Résumé du profil de sécurité Les effets indésirables les plus fréquemment rapportés durant les études cliniques contrôlées versus placebo étaient l'akathisie et les nausées, chacun apparaissant chez plus de 3 % des patients traités avec l'aripiprazole par voie orale.

Liste des effets indésirables présentée sous forme de tableau L'incidence des effets indésirables (EI) associés au traitement par aripiprazole est présentée ci-dessous sous forme de tableau.
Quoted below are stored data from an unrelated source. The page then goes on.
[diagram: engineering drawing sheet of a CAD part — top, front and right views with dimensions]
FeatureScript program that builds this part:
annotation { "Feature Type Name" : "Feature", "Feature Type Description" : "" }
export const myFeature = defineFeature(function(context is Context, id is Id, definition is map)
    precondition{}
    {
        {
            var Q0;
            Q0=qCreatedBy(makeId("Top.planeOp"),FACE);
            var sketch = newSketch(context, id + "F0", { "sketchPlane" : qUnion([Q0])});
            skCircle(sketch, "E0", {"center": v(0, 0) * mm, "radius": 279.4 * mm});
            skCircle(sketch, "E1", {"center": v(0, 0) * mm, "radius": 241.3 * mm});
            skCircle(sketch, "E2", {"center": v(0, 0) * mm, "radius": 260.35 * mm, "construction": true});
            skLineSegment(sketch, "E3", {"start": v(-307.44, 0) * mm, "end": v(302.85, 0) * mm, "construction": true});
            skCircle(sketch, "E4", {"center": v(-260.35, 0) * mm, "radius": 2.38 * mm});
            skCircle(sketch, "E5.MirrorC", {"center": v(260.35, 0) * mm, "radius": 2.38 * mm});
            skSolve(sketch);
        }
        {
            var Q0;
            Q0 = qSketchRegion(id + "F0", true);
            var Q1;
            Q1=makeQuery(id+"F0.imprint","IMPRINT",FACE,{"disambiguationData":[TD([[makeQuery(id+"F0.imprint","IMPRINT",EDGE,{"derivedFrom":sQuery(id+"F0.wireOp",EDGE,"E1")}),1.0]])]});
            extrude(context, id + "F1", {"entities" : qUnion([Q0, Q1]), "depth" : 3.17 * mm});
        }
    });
Le tableau est basé sur les effets indésirables rapportés pendant les essais cliniques et/ou l'utilisation après commercialisation.

Tous les effets indésirables sont énumérés par classe de système d'organe et fréquence : très fréquents (≥ 1/10), fréquents (≥ 1/100 à < 1/10), peu fréquents (≥ 1/1 000 à < 1/100), rares (≥ 1/10 000 à < 1/1 000), très rares (< 1/10 000) et fréquence indéterminée (ne peut être estimée sur la base des données disponibles). À l'intérieur de chaque classe de fréquence, les effets indésirables sont présentés par ordre de gravité décroissante.

La fréquence des effets indésirables rapportés pendant une utilisation après commercialisation ne peut pas être déterminée puisqu'ils sont dérivés de rapports spontanés. En conséquence, la fréquence de ces effets indésirables est qualifiée d'" indéterminée ".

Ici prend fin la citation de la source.